I've been an elected committer rep for 3 months now. Committers: thanks a lot for all this extra work!
In all seriousness, I want to update the community on last week's Eclipse Board Meeting. As you know, some of the material covered in Board meetings is confidential (especially financial stuff). However, most of it is open and ends up being published in the minutes. Last week, the Board met in lovely Denver to cover the following topics:
- New fee structure approval and Bylaw change vote discussion
- Project reports from TPTP and BIRT
- Positive vote on standardizing eRCP at the OSGi Alliance
- Project Roadmap Process
- Japanese Localization of Bugzilla
- Positive vote on dual Licensing (EPL and EDL) for the embedded runtime components in RTSC and TM.

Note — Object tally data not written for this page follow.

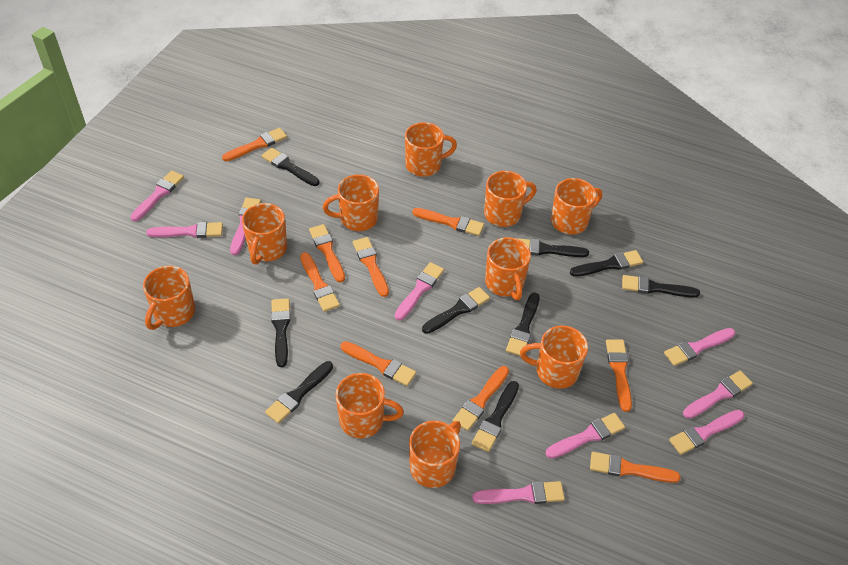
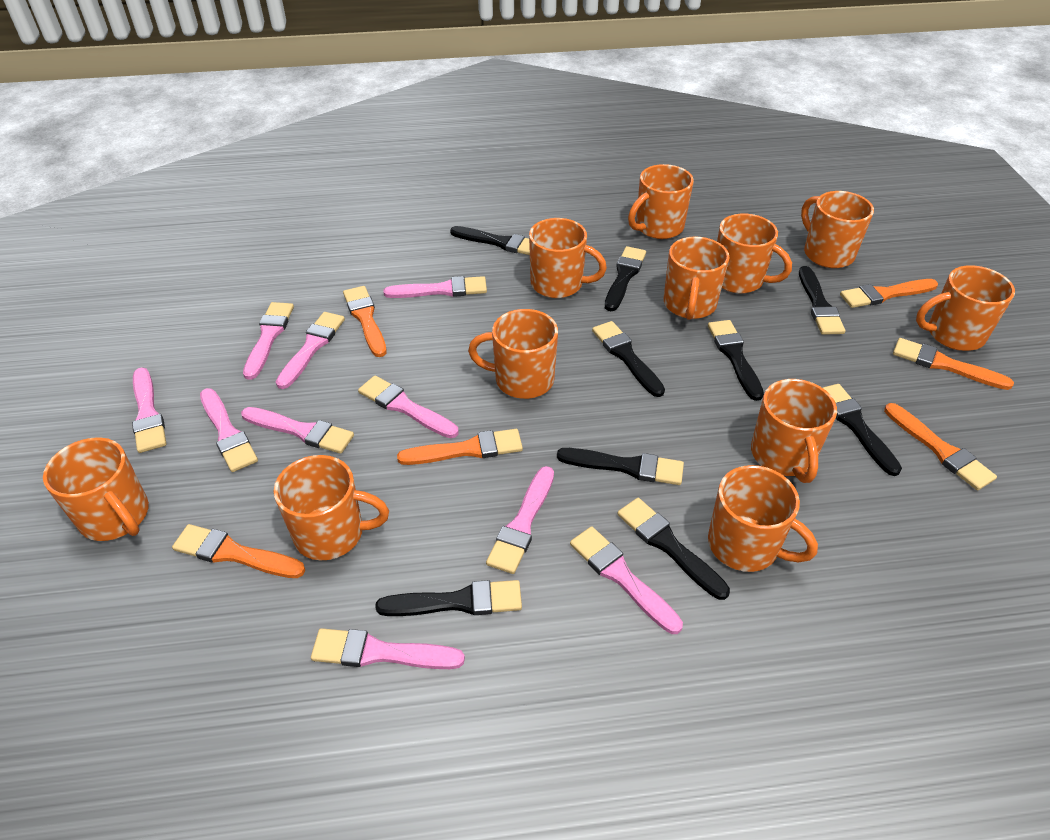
orange brush: 9 -> 6
orange mug: 10 -> 11
pink brush: 9 -> 10

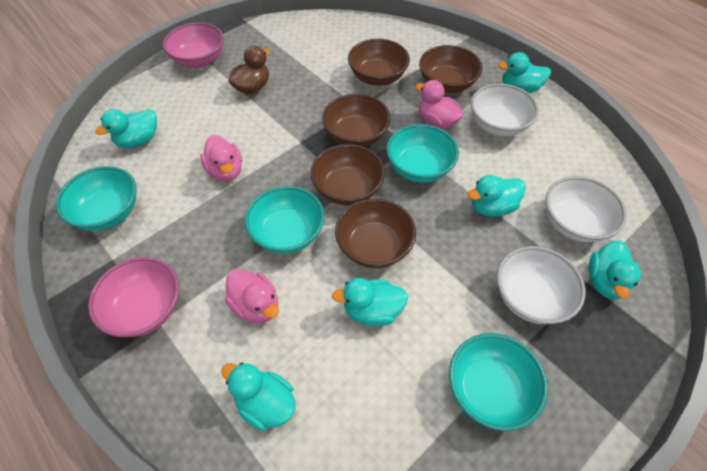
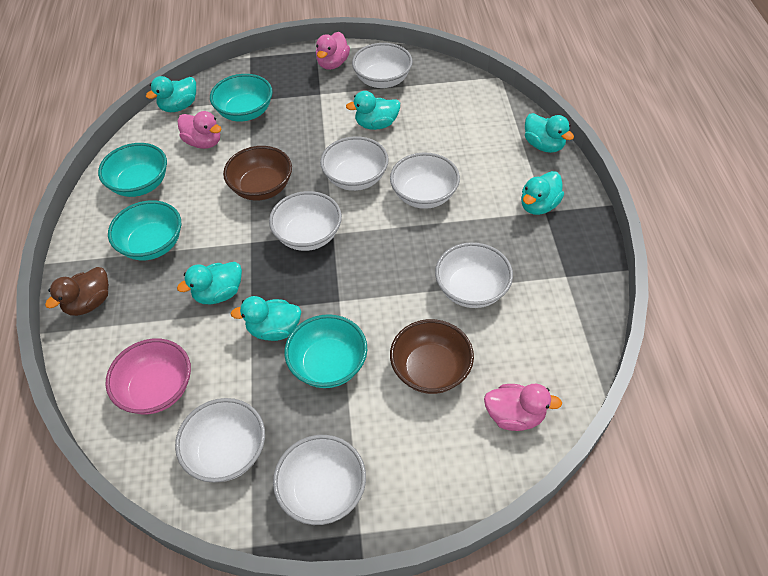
brown bowl: 5 -> 2
pink bowl: 2 -> 1
white bowl: 3 -> 7

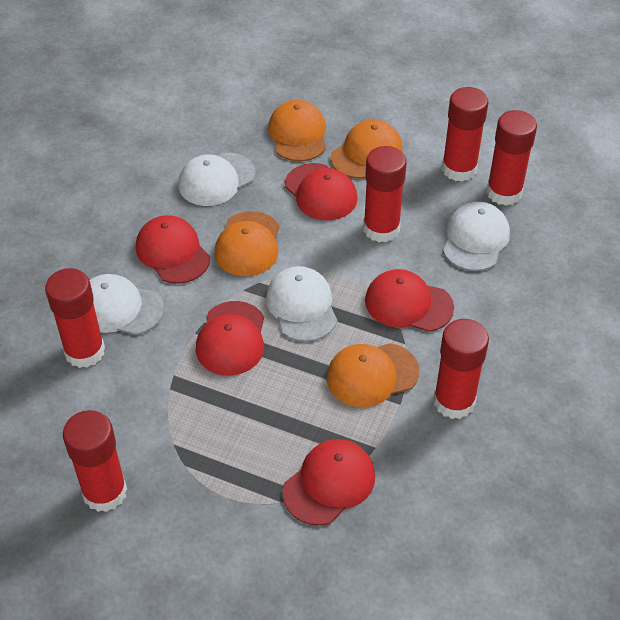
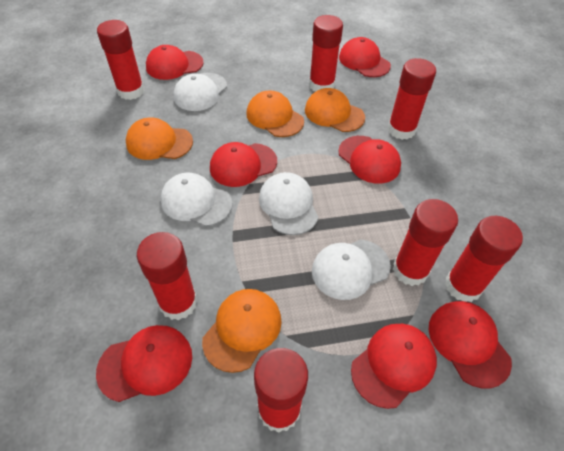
red cap: 5 -> 7
red glue stick: 6 -> 7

- Eclipse Strategy discussion
I want to focus on a couple items that are relevant for the wider committer community. First, the Project Roadmap. Project leads will recall the heated discussion about the XML project plan format. Much of the concern was around the dates when projects needed to have their plans posted. You'll be happy to know that the Board moved the Eclipse roadmap publication dates, so project plans are now due by September 30 instead of August 31. This better aligns with the typical project planning cycles, especially for Eclipse train projects.
Second, we had a discussion about Japanese localization of Bugzilla. In the interest of full disclosure: this is coming at the request of one of my incubating projects - NAB. NAB already has both English and Japanese mailing lists and web pages, but they don't use Bugzilla at all right now because they perceive a language barrier with their user community. (Incidentally, there's also a Japanese Working group in Eclipse.) The Board discussed localization and agreed that native language templates for Bugzilla are a reasonable request, but conversations in Bugzilla needed to be conducted in English. Given our intense focus on IP issues in the community, we feel this is critical. How do the committers feel about this?
Third, did you know that there's an Eclipse Strategy document? Yes, there's a one page document from last year, but I haven't yet found the link. Anyway, it contains some good goals, but it's pretty light on initiatives. In an attempt to advance our strategic thinking, the Board had a facilitated discussion on Eclipse strategy – the strengths, weaknesses, opportunities, and threats facing our community. The results aren't fully baked yet, so stayed tuned for more communication on the ideas and initiatives.
There were some other interesting discussions. I'll cover eRCP standardization and the dual-licensed embedded runtime components in a future post.